While he was a-cooking, I told him what I'd met in the cave. He got up with a can of hot coffee in his hand and stumped inside. Out again, he filled one of his old buckets with dirt and stones and fetched it into the cave. Then back for another bucketful of the same stuff, and then another. Finally he came out and washed his hands and served up the eggs. We ate them before the either of us said a word.

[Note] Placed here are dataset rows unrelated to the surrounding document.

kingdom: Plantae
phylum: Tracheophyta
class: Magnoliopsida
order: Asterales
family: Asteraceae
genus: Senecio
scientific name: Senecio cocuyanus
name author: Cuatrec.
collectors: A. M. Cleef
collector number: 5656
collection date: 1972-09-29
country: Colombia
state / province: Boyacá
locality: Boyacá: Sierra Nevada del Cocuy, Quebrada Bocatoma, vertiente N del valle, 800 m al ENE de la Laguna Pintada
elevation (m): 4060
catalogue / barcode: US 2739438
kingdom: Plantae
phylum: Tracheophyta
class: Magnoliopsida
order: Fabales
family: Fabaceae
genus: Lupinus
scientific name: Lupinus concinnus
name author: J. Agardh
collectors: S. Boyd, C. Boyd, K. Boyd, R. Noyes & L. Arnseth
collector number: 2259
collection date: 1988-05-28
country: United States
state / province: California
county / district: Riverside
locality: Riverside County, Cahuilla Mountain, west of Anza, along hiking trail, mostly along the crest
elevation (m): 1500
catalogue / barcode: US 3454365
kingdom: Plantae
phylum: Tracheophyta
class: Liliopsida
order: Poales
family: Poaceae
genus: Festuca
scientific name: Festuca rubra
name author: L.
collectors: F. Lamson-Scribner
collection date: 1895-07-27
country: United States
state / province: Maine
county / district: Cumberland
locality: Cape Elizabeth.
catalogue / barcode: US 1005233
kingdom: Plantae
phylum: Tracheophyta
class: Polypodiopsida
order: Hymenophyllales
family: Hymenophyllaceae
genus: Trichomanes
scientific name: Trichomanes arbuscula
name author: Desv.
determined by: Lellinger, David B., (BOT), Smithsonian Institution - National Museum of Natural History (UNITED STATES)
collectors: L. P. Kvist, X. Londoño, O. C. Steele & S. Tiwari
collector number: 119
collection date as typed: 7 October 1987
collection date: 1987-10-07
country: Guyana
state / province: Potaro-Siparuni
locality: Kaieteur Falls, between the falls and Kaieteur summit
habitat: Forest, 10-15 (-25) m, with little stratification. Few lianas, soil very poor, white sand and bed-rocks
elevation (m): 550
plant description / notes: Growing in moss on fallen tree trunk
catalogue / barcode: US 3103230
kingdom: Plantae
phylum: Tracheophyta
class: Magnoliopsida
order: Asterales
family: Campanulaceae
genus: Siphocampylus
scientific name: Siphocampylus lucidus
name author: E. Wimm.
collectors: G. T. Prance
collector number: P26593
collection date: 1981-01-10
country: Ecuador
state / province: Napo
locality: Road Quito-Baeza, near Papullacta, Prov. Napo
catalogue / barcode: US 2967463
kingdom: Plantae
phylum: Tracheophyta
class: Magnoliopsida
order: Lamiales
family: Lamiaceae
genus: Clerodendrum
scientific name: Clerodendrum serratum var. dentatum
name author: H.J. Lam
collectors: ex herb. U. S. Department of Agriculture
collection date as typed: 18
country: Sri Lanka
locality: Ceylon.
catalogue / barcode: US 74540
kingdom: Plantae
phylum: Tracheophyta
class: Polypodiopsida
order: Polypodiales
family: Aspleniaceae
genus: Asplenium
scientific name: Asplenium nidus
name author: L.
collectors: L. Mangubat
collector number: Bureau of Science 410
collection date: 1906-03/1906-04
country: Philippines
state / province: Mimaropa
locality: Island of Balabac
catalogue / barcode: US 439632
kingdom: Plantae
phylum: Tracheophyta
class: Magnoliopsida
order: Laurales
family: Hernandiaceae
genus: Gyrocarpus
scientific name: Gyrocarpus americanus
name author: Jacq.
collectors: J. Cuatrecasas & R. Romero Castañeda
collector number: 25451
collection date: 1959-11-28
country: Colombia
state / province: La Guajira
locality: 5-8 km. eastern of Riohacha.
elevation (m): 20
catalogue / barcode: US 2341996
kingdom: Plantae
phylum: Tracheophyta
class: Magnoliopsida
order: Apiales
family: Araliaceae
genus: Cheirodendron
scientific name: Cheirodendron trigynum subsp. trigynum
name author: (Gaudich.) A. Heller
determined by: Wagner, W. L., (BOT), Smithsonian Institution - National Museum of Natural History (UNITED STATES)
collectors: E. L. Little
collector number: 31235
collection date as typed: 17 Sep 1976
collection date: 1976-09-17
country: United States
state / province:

"Moloch," Maltby Sanger said then. "Ye reckon that's who he is?"

"He didn't speak his name," I replied him. "All I guess is, he'll likely stay under that door with the cross and the weight on it, so long as it's left to pen him in."

"So long as it's left," he agreed me. "Only ye used them jewels for weight. If somebody comes a-using 'round here and sees them, he might could wag them off. So I put a heap of dirt over them to hide them best I could. Nobody's a-going to scrabble there so long's I'm here to keep them from it."

He stroked his beard and grinned his teeth at me. "My time's been long hereabouts, and it'll be longer. Only after I'm gone can somebody stir him up in yonder. Then the world can suit itself about what to do about him."

He squinted his eyes to study me. "Now," he said, "ye'll likely be a-going yore way."

"Yes, sir, and I'm honest to thank you for a-letting me found out what I wanted to know."

I stowed my pack and strapped on the blanket roll.

"Last night," he said from across the fire, "I'd meant

to ask ye to stay on watch here and let me go."

"Ask me to stay?"

"That's what. And ye'd have stayed, John, if I'd asked ye the right way. Stayed and kept the watch here."

I couldn't tell myself for certain if that was so.

"I aimed for to ask ye," he said again, "but if I was to go, where'd I go? Hellfire, John, I been here so long it's home."

Ung twinkled an eye, like as if he heard and understood.

"I'll just stay a-setting here and warn other folks off from a-messing round where that door is," said Maltby Sanger.

I slung my pack on my shoulders and picked up my guitar. "Sunrise now," I said.

"Sure enough, sunrise. Good-bye, John. I was proud to have ye here overnight."

We shook hands. He didn't seem so dwarfish right then. I found the path I'd come in by, that would take me back to people.

The sun was up. Daytime was come. Back on the way I went, I heard the long, soft hoot of an owl.